> Directions for this task
Only one stretch of the data should be retyped: the lines from the line containing "Total episodes in" through the line containing "June 1943 546th Bombardment". Keep pictures out of it.

> Source records
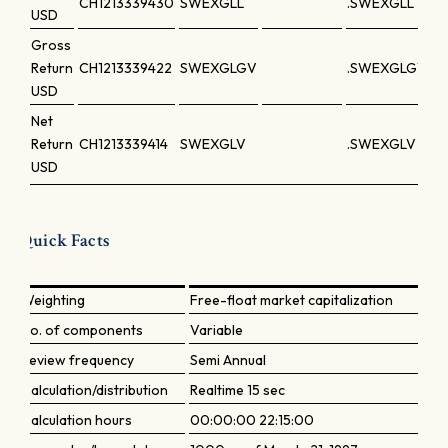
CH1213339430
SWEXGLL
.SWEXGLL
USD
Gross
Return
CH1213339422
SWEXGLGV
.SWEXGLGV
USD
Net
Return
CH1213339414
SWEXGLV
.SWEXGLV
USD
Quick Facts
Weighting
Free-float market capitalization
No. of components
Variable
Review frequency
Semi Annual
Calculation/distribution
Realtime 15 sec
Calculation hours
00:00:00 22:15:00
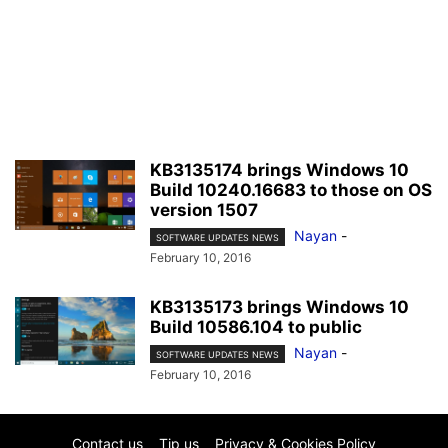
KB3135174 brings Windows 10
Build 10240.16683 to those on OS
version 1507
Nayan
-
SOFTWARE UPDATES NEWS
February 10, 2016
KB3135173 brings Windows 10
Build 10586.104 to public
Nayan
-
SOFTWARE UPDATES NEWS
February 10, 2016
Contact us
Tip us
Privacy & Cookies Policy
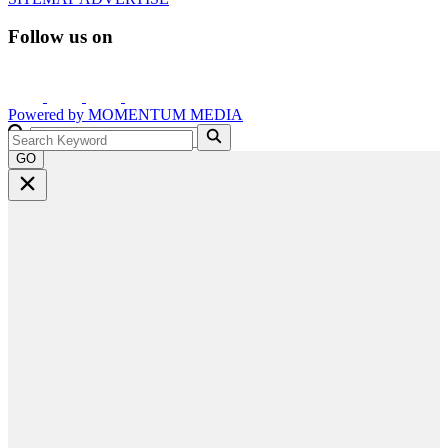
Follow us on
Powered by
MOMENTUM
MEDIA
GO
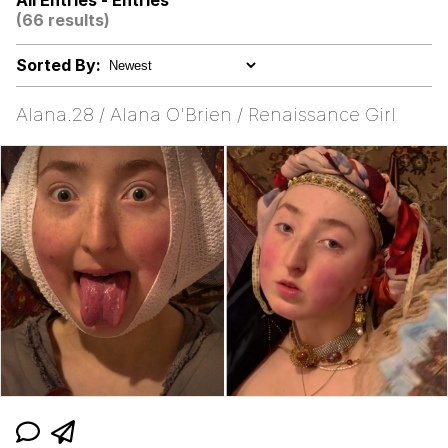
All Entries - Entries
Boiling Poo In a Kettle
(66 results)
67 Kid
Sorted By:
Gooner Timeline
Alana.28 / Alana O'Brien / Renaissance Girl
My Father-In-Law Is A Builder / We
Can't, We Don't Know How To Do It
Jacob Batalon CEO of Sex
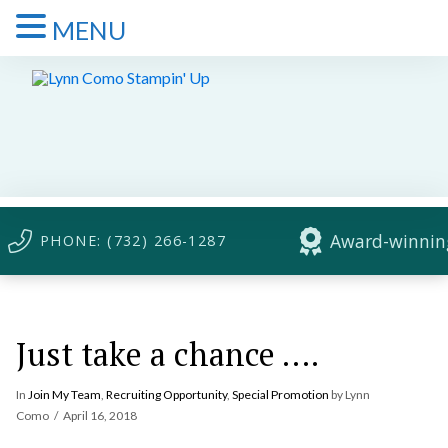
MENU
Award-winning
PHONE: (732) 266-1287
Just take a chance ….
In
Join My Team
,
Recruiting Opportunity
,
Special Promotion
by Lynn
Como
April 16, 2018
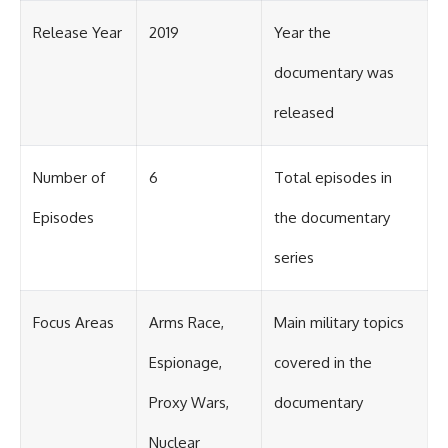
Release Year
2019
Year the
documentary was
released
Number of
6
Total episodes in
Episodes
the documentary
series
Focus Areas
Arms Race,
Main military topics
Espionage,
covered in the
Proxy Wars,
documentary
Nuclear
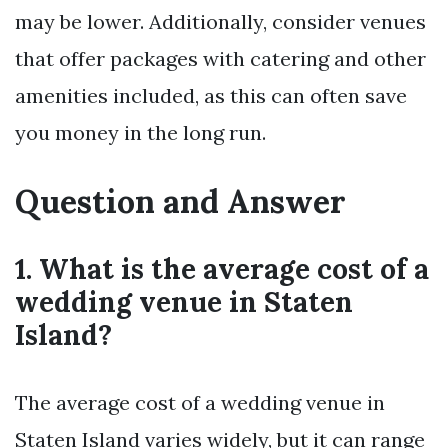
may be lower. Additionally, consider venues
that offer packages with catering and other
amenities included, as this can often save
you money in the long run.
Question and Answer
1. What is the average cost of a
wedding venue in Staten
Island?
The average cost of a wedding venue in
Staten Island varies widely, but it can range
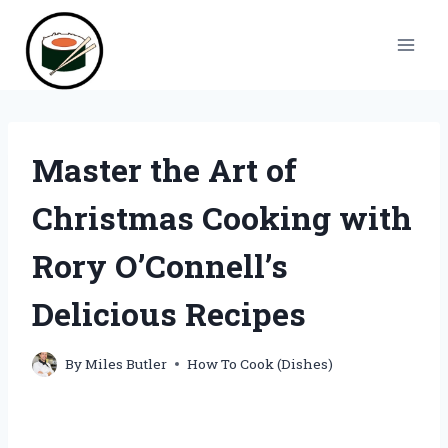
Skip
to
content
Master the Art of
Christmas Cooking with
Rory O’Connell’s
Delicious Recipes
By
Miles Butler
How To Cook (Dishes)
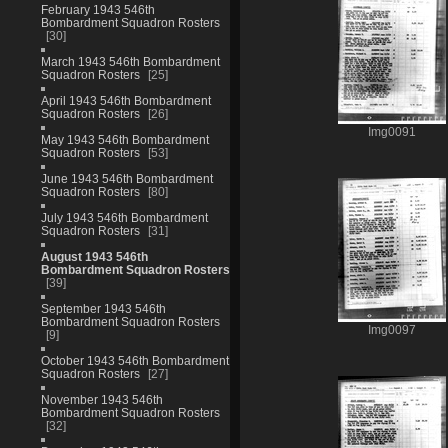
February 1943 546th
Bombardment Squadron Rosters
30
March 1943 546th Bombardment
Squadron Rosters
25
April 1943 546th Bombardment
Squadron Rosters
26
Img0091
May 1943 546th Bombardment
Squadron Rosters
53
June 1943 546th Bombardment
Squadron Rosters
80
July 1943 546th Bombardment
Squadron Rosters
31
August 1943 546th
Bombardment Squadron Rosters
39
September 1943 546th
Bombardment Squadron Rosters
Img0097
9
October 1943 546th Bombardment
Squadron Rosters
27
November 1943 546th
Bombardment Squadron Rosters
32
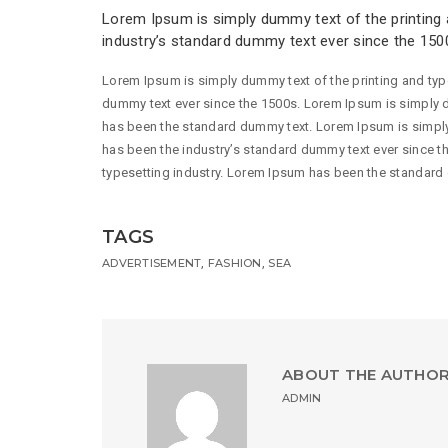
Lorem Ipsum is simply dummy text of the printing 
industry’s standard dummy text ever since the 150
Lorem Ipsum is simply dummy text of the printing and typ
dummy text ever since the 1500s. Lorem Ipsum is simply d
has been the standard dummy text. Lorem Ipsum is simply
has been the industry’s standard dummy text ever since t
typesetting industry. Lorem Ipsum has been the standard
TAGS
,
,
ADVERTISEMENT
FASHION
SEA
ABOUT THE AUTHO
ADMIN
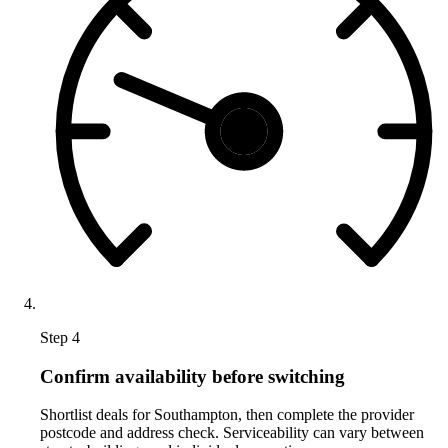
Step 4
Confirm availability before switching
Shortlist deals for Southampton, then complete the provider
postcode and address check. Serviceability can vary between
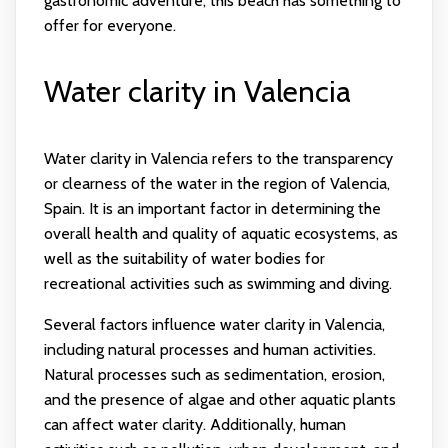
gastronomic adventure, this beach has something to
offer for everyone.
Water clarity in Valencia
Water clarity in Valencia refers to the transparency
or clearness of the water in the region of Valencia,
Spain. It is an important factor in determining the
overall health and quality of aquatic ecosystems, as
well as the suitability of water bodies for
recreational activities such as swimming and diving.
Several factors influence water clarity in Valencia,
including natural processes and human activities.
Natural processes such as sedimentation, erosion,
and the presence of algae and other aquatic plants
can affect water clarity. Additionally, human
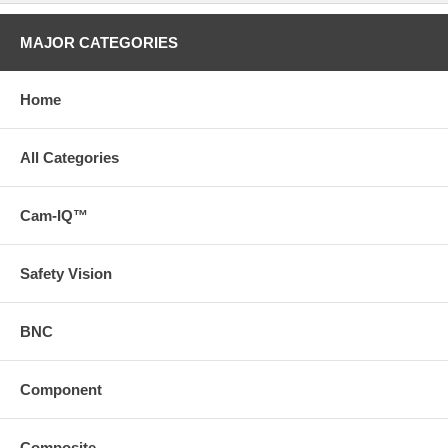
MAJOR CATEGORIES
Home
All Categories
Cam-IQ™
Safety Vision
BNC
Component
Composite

> Result below
Total episodes in
Episodes
the documentary
series
Focus Areas
Arms Race,
Main military topics
Espionage,
covered in the
Proxy Wars,
documentary
Nuclear
may be lower. Additionally, consider venues
that offer packages with catering and other
amenities included, as this can often save
you money in the long run.
Question and Answer
1. What is the average cost of a
wedding venue in Staten
Island?
The average cost of a wedding venue in
Staten Island varies widely, but it can range
Skip
to
content
Master the Art of
Christmas Cooking with
Rory O’Connell’s
Delicious Recipes
By
Miles Butler
How To Cook (Dishes)
February 1943 546th
Bombardment Squadron Rosters
30
March 1943 546th Bombardment
Squadron Rosters
25
April 1943 546th Bombardment
Squadron Rosters
26
Img0091
May 1943 546th Bombardment
Squadron Rosters
53
June 1943 546th Bombardment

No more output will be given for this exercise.